A Suécia e a Finlândia apresentam taxas altas de violência por parceiro íntimo. Na Suécia, 28% das mulheres relataram ter sofrido esse tipo de violência, enquanto na Finlândia a estatística é de 30%, ambos os países acima da média da União Europeia, que é 22%. São números indicando que, apesar dos avanços em igualdade de gênero, a violência contra as mulheres permanece um problema.

Violência contra migrantes

Há também preocupação com o aumento da violência contra migrantes, que tem crescido com o aumento do fluxo migratório, principalmente depois da crise dos refugiados de 2015, quando mais de um milhão de refugiados da África e Oriente Médio chegaram à Europa.

A Suécia, um dos países que mais recebeu refugiados proporcionalmente à sua população, assistiu ao aumento dos crimes de ódio. Em 2015, foram registrados 6.270 crimes de ódio, representando um aumento de 14% em relação ao ano anterior. Houve ataques físicos, ameaças e discriminação contra pessoas percebidas como estrangeiras ou de origem imigrante. Um desses incidentes ocorreu em Estocolmo, quando um grupo de homens mascarados distribuiu panfletos com mensagens ameaçadoras direcionadas a “crianças de rua norte-africanas” e atacou pessoas com “aparência de estrangeiro” na movimentada praça Sergel.

São atos de violência perpetrados por grupos de direita e neonazistas. Na Suécia, o “Movimento de Resistência Sueca”, neonazista, divulgou um comunicado assumindo a responsabilidade por ataques contra imigrantes. Justificou essas ações como uma forma de “castigar” os imigrantes que estariam a causar problemas.

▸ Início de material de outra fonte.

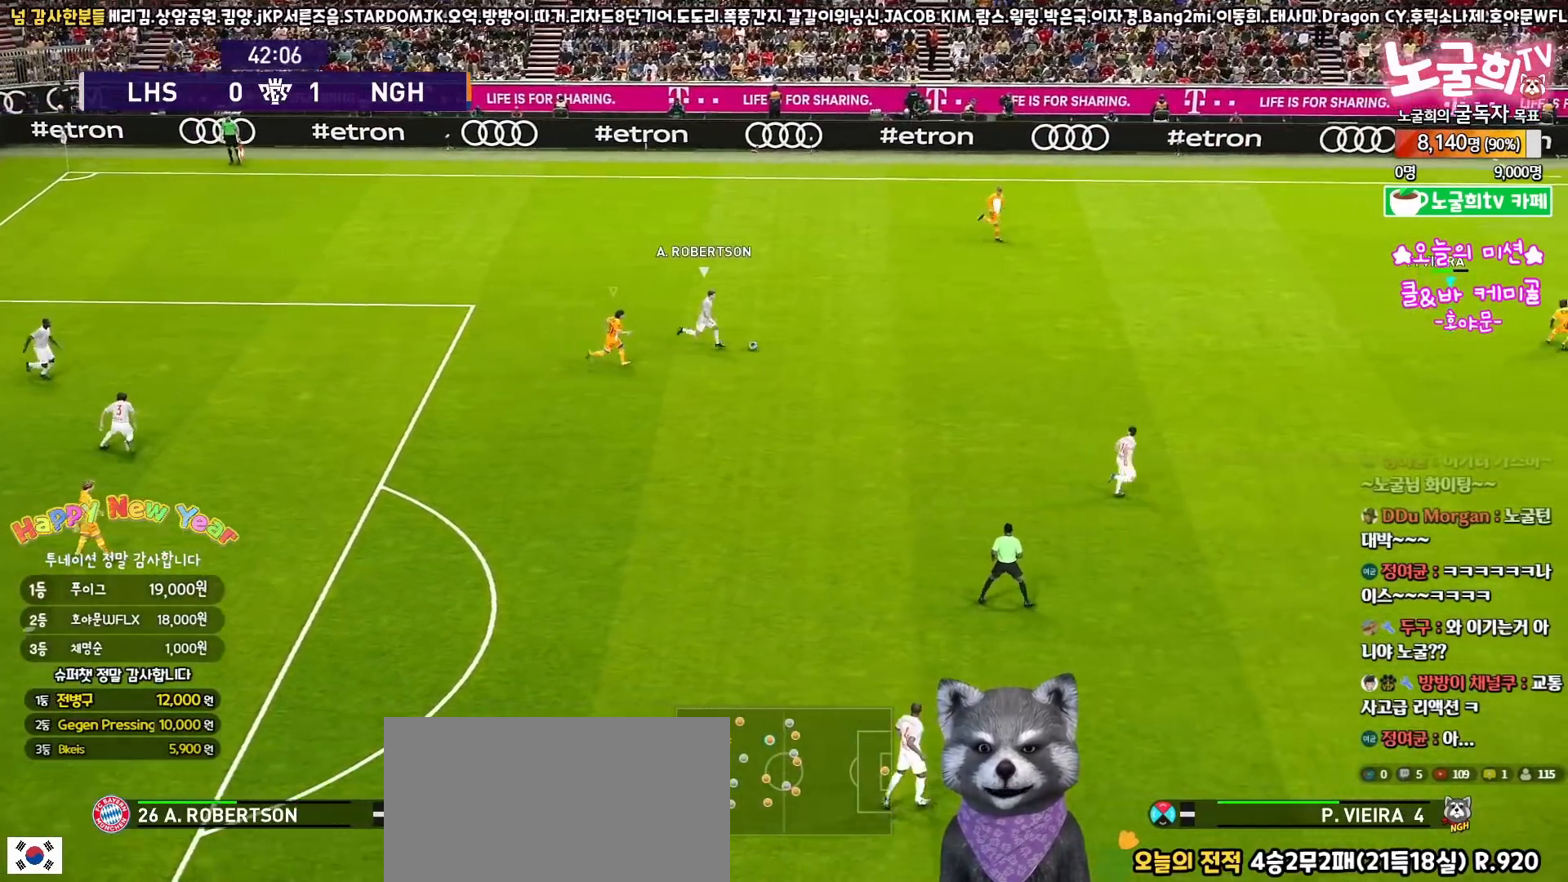
{"buttons": ["R1", "R2", "L3"], "left_stick": "down-right", "right_stick": "center", "events": []}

Na Finlândia, surgiu um grupo neonazista que se denomina “Os Soldados de Odin”.

A violência contra migrantes e refugiados nos países escandinavos é frequentemente perpetrada por grupos extremistas de direita e neonazistas. Embora não seja diretamente violência física, alguns países escandinavos, como a Dinamarca, adotaram políticas migratórias extremamente restritivas que podem ser consideradas uma forma de violência institucional contra migrantes e refugiados. A Dinamarca implementou medidas como o confisco de bens de valor dos refugiados que chegam ao país e a restrição do acesso a ajudas sociais.